- _INSTRUCTIONS TO FOLLOW_
I would like every record below transcribed exactly as it is.
--- INPUT FOR THIS TASK ---
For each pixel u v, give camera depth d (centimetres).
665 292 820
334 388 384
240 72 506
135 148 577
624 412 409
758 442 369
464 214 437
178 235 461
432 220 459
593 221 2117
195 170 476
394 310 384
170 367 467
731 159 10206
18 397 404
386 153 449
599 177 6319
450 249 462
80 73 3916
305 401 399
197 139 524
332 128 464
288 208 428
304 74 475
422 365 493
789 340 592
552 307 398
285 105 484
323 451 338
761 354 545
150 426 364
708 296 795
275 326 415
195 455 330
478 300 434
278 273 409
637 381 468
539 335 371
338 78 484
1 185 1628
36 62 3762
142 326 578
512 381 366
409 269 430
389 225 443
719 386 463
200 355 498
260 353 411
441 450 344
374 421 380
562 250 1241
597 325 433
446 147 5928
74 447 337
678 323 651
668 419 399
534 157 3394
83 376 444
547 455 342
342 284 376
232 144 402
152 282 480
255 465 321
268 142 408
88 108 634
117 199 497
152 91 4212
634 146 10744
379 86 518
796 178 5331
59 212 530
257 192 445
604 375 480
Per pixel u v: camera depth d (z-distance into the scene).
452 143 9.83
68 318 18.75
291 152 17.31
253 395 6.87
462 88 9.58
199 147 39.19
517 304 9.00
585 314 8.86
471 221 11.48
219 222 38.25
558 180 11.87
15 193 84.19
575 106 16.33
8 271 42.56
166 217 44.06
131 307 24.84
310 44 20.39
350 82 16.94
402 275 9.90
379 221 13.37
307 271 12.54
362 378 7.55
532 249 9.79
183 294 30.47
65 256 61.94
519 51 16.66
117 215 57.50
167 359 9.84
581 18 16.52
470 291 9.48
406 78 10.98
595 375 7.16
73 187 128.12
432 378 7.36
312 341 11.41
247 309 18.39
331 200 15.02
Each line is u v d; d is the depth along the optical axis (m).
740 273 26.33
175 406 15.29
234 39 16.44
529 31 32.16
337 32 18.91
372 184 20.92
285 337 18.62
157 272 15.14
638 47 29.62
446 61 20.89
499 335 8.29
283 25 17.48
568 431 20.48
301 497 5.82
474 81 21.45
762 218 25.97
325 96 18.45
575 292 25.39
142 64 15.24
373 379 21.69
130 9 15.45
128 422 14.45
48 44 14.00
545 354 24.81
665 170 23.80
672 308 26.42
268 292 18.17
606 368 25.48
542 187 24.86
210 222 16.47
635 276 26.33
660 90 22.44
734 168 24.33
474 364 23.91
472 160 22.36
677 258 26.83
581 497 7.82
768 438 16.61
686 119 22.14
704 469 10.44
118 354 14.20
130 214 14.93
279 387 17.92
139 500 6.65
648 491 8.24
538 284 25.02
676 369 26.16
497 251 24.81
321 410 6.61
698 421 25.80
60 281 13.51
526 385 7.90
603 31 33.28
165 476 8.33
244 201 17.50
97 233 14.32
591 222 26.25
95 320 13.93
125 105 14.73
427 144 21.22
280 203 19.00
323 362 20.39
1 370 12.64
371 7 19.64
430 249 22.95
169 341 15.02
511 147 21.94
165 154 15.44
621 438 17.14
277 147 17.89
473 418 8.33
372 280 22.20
---
- _ANSWER TO THIS TASK_
For each pixel u v, give camera depth d (centimetres).
665 292 820
334 388 384
240 72 506
135 148 577
624 412 409
758 442 369
464 214 437
178 235 461
432 220 459
593 221 2117
195 170 476
394 310 384
170 367 467
731 159 10206
18 397 404
386 153 449
599 177 6319
450 249 462
80 73 3916
305 401 399
197 139 524
332 128 464
288 208 428
304 74 475
422 365 493
789 340 592
552 307 398
285 105 484
323 451 338
761 354 545
150 426 364
708 296 795
275 326 415
195 455 330
478 300 434
278 273 409
637 381 468
539 335 371
338 78 484
1 185 1628
36 62 3762
142 326 578
512 381 366
409 269 430
389 225 443
719 386 463
200 355 498
260 353 411
441 450 344
374 421 380
562 250 1241
597 325 433
446 147 5928
74 447 337
678 323 651
668 419 399
534 157 3394
83 376 444
547 455 342
342 284 376
232 144 402
152 282 480
255 465 321
268 142 408
88 108 634
117 199 497
152 91 4212
634 146 10744
379 86 518
796 178 5331
59 212 530
257 192 445
604 375 480
Per pixel u v: camera depth d (z-distance into the scene).
452 143 9.83
68 318 18.75
291 152 17.31
253 395 6.87
462 88 9.58
199 147 39.19
517 304 9.00
585 314 8.86
471 221 11.48
219 222 38.25
558 180 11.87
15 193 84.19
575 106 16.33
8 271 42.56
166 217 44.06
131 307 24.84
310 44 20.39
350 82 16.94
402 275 9.90
379 221 13.37
307 271 12.54
362 378 7.55
532 249 9.79
183 294 30.47
65 256 61.94
519 51 16.66
117 215 57.50
167 359 9.84
581 18 16.52
470 291 9.48
406 78 10.98
595 375 7.16
73 187 128.12
432 378 7.36
312 341 11.41
247 309 18.39
331 200 15.02
Each line is u v d; d is the depth along the optical axis (m).
740 273 26.33
175 406 15.29
234 39 16.44
529 31 32.16
337 32 18.91
372 184 20.92
285 337 18.62
157 272 15.14
638 47 29.62
446 61 20.89
499 335 8.29
283 25 17.48
568 431 20.48
301 497 5.82
474 81 21.45
762 218 25.97
325 96 18.45
575 292 25.39
142 64 15.24
373 379 21.69
130 9 15.45
128 422 14.45
48 44 14.00
545 354 24.81
665 170 23.80
672 308 26.42
268 292 18.17
606 368 25.48
542 187 24.86
210 222 16.47
635 276 26.33
660 90 22.44
734 168 24.33
474 364 23.91
472 160 22.36
677 258 26.83
581 497 7.82
768 438 16.61
686 119 22.14
704 469 10.44
118 354 14.20
130 214 14.93
279 387 17.92
139 500 6.65
648 491 8.24
538 284 25.02
676 369 26.16
497 251 24.81
321 410 6.61
698 421 25.80
60 281 13.51
526 385 7.90
603 31 33.28
165 476 8.33
244 201 17.50
97 233 14.32
591 222 26.25
95 320 13.93
125 105 14.73
427 144 21.22
280 203 19.00
323 362 20.39
1 370 12.64
371 7 19.64
430 249 22.95
169 341 15.02
511 147 21.94
165 154 15.44
621 438 17.14
277 147 17.89
473 418 8.33
372 280 22.20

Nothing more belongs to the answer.